Tobias Kraulich

Personal information
- Date of birth: 24 March 1999 (age 27)
- Place of birth: Erfurt, Germany
- Height: 1.91 m (6 ft 3 in)
- Position: Centre-back

Youth career
- 0000–2014: SV Empor Erfurt
- 2014–2017: Rot-Weiß Erfurt

Senior career*
- Years: Team / Apps / (Gls)
- 2017–2018: Rot-Weiß Erfurt / 8 / (0)
- 2018–2020: 1. FC Nürnberg II / 55 / (4)
- 2020–2022: Würzburger Kickers / 49 / (4)
- 2022–2023: SV Meppen / 26 / (1)
- 2023–2024: Dynamo Dresden / 13 / (0)
- 2024–2026: Rot-Weiss Essen / 56 / (5)

= Tobias Kraulich =

German footballer (born 1999)

Tobias Kraulich (born 24 March 1999) is a German professional footballer who plays as a centre-back.

==Career==
After his beginnings in the youth of SV Empor Erfurt, Kraulich moved to the youth department of Rot-Weiß Erfurt in the summer of 2014. There, he also made his professional debut in the 3. Liga, when on 16 March 2018 he was in the starting lineup in the 2–4 away loss to SV Wehen Wiesbaden.

On 10 July 2020, Würzburger Kickers announced that Kraulich had signed a two-year contract with the club.

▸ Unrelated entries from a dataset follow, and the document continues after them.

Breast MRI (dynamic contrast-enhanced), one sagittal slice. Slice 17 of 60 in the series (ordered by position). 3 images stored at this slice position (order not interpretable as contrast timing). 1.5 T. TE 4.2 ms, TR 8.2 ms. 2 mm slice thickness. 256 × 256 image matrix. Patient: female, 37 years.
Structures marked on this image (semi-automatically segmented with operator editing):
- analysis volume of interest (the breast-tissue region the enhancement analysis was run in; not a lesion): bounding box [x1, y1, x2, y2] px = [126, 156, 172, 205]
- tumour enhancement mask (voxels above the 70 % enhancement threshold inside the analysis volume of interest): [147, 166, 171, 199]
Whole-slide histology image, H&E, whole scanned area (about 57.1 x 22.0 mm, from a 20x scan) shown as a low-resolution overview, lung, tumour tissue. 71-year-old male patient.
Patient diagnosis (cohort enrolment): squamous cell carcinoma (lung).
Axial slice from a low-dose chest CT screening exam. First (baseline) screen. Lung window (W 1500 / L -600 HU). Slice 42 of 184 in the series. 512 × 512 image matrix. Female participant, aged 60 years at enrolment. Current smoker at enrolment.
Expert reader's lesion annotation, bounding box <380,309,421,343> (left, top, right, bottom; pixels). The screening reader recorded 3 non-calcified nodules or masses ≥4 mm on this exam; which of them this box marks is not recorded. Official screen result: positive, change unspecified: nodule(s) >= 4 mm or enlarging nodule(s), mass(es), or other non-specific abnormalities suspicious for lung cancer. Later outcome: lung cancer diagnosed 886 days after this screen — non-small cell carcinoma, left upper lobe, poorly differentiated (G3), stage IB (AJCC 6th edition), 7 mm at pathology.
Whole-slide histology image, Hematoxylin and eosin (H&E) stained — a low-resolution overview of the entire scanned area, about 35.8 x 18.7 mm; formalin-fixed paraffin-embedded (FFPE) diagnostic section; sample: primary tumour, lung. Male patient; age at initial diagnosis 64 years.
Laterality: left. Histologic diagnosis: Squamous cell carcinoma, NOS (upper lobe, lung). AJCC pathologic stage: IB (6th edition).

Kraulich joined 3. Liga club SV Meppen following Würzburger Kickers' relegation to the Regionalliga Bayern in the 2021–22 season. He signed a two-year contract on 29 August 2022.

On 16 June 2023, Kraulich moved to Dynamo Dresden on a one-season deal.

On 31 May 2024, Kraulich signed with Rot-Weiss Essen.